Keine Zeit für Reformen
Das interessanteste Kapitel der Ausstellung ist der Prolog über die Polizei in der Weimarer Republik. In den bürgerkriegshaften Anfangsjahren gliederte der sozialdemokratische Wehrminister Gustav Noske Freikorps und Reichswehrverbände in die Sicherheitspolizei ein. Diese Truppe zur Niederschlagung kommunistischer Aufstände bildete den Kern der republikanischen Polizei. Man braucht nicht viel Fantasie, um sich vorzustellen, welche Gesinnung in ihren Reihen vorherrschte.
Umso eindrucksvoller wirken dann die Versuche sozialdemokratischer Innenminister, die Polizei in den wenigen Jahren der Prosperität und relativen Stabilität zu demokratisieren und zu modernisieren.

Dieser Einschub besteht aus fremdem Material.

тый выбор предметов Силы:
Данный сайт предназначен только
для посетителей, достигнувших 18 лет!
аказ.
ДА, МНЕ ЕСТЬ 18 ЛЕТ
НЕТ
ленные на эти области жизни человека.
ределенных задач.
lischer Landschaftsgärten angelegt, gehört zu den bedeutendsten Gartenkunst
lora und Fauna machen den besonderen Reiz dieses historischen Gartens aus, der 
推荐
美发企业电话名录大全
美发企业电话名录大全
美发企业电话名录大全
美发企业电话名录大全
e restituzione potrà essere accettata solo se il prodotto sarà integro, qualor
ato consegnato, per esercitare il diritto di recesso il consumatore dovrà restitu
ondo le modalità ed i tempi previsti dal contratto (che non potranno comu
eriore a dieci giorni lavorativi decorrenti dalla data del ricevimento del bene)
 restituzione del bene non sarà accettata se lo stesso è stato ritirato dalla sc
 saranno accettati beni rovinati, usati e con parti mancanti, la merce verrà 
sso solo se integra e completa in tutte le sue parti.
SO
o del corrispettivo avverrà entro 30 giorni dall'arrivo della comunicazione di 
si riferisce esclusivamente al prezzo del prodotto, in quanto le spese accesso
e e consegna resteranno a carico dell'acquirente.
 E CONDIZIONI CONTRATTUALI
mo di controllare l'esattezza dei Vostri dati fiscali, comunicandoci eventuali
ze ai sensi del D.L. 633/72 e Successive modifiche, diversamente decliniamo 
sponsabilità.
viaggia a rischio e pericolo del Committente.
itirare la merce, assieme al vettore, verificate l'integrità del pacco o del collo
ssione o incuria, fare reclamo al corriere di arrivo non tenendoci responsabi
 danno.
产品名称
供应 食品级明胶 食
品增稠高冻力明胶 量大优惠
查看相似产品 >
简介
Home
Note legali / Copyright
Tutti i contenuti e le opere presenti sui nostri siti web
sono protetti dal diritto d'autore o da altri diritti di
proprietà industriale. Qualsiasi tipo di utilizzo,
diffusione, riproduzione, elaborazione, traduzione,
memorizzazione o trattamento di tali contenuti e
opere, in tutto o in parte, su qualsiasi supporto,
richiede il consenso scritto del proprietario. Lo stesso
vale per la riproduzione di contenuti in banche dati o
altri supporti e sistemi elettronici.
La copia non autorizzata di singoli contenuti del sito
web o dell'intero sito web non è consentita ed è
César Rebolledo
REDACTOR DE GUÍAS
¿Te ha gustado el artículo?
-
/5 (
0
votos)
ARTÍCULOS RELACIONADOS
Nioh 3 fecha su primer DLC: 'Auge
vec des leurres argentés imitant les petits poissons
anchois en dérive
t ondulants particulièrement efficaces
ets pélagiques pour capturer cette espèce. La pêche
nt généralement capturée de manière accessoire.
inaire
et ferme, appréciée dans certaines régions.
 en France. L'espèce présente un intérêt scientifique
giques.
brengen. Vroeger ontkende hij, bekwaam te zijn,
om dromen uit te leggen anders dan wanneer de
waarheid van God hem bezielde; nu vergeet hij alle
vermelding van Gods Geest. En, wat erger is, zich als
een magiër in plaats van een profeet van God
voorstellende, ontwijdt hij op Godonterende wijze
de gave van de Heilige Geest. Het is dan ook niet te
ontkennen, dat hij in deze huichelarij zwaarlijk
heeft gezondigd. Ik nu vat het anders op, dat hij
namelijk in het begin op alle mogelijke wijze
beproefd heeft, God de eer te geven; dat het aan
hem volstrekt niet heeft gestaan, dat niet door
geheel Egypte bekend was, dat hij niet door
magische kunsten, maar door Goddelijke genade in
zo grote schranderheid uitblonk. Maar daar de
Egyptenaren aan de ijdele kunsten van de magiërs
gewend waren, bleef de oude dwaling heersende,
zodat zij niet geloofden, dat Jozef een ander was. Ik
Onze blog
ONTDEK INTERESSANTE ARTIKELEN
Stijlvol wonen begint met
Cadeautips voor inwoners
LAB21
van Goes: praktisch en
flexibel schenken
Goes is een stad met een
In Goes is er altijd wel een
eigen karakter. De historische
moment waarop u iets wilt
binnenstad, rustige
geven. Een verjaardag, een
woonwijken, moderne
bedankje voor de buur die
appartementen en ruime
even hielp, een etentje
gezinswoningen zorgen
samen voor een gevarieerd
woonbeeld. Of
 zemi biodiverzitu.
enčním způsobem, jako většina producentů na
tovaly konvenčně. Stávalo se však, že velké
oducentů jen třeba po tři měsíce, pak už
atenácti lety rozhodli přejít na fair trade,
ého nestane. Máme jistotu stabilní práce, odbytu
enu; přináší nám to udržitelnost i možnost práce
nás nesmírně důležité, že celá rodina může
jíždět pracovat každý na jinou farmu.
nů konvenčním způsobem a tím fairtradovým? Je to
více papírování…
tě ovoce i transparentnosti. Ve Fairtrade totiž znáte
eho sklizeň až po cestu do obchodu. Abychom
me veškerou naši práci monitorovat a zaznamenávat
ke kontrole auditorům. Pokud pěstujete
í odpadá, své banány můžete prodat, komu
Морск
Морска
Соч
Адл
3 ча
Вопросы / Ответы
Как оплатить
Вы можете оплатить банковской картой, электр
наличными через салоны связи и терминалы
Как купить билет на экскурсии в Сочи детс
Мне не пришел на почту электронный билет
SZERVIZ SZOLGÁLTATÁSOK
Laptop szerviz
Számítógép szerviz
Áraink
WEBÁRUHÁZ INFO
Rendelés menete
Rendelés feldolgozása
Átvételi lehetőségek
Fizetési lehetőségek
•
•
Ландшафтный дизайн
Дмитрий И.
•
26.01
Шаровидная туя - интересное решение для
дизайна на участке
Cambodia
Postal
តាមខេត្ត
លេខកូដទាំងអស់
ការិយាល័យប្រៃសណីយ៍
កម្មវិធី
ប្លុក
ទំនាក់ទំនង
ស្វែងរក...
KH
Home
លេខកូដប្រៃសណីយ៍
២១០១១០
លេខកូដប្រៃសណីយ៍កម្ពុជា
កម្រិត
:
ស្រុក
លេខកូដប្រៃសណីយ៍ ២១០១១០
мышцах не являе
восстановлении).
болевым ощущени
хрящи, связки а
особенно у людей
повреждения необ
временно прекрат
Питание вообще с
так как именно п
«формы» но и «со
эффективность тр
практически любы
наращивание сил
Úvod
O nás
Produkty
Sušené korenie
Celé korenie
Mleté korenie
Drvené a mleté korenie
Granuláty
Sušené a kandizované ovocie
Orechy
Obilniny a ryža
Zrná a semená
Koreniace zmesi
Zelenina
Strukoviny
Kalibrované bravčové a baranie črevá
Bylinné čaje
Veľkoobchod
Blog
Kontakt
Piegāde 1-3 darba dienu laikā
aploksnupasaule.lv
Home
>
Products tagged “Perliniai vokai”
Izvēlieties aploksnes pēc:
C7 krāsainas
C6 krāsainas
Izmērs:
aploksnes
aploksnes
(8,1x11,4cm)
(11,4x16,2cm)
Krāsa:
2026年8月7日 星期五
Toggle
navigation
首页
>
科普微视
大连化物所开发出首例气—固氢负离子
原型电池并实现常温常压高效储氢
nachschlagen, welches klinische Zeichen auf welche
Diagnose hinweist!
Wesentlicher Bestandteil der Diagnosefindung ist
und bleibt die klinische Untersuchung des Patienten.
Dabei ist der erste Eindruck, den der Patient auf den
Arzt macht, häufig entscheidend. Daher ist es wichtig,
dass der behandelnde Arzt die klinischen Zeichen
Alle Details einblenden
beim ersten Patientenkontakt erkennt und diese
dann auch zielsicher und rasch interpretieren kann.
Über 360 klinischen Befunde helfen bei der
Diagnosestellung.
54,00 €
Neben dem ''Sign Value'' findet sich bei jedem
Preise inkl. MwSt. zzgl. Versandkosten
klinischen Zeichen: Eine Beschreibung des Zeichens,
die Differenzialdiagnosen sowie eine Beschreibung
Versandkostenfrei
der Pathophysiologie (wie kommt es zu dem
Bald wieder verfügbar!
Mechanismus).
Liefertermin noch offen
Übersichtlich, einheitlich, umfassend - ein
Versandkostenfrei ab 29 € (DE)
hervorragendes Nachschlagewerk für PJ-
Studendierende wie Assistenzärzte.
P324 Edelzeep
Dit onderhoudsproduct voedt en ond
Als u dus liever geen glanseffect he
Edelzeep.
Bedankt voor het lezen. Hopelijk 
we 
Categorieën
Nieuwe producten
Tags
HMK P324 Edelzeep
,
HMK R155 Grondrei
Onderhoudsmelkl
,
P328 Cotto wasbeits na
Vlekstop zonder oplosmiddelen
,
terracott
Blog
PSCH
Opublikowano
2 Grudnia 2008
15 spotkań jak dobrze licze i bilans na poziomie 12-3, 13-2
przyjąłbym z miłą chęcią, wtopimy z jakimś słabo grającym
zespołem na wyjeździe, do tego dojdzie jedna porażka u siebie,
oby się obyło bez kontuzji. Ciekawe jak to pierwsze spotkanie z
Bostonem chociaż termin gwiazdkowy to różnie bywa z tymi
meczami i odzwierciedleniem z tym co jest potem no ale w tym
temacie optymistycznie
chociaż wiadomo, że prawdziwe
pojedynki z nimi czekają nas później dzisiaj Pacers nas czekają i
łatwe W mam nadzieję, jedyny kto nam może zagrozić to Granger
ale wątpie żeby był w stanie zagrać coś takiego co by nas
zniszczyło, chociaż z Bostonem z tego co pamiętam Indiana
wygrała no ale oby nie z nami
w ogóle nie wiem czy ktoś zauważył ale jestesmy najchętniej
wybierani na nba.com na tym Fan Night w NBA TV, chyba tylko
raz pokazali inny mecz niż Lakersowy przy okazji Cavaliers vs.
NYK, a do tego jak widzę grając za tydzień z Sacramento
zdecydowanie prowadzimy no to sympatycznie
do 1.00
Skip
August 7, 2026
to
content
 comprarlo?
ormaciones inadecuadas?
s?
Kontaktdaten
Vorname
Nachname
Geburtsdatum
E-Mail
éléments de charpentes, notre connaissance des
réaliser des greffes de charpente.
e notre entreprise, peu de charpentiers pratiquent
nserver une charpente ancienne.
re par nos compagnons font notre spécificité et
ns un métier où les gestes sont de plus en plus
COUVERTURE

Die Berliner Polizeiausstellung von 1926 zeugte davon. Neue Formen der organisierten Kriminalität, die Zunahme des motorisierten Straßenverkehrs, die Verbindung von Polizei- und Sozialarbeit, all diesen neuen Herausforderungen sollte sich die Polizei stellen, die ihr Personal sorgfältig ausbildete und nicht aus ehemaligen Landsknechten rekrutierte.
Es blieb den Reformern nicht genug Zeit. Die meisten Polizisten begrüßten die nationalsozialistische Machtübernahme in der Hoffnung auf einen autoritären Staat und machten willig mit, auch wenn die Eigenmächtigkeit wilder SA-Horden den einen oder anderen irritiert haben mag, waren solche Leute doch gerade noch Gegner im Straßenkampf gewesen. Die Nationalsozialisten mussten den republikanischen Staatsapparat nicht zerschlagen. Er bot sich ihnen an.
In sieben Kapiteln wird in der Ausstellung „Ordnung und Vernichtung – Die Polizei im NS-Staat“ gezeigt, wie die Polizei zu einem zentralen Herrschaftsinstrument der Nazis wurde. Der Rundgang beginnt mit der Zeit der Weimarer Republik, widmet sich dann den Anfängen der Diktatur. Der Schwerpunkt liegt auf der Darstellung der Verbrechen der Polizei in den besetzten Gebieten ab 1939. Es ist die erste bundesweite Ausstellung, die sich mit der Geschichte der Polizei in der NS-Zeit beschäftigt.
Die Ausstellung im Pei-Bau des Deutschen Historischen Museums, Unter den Linden 2, Mitte. Tel: (030) 203040. Bis 31. Juli 2011. Öffnungszeiten: Täglich, 10-18 Uhr. Eintritt: sechs Euro, Jugendliche bis 18 Jahre haben freien Eintritt. Der Katalog: 20 Euro.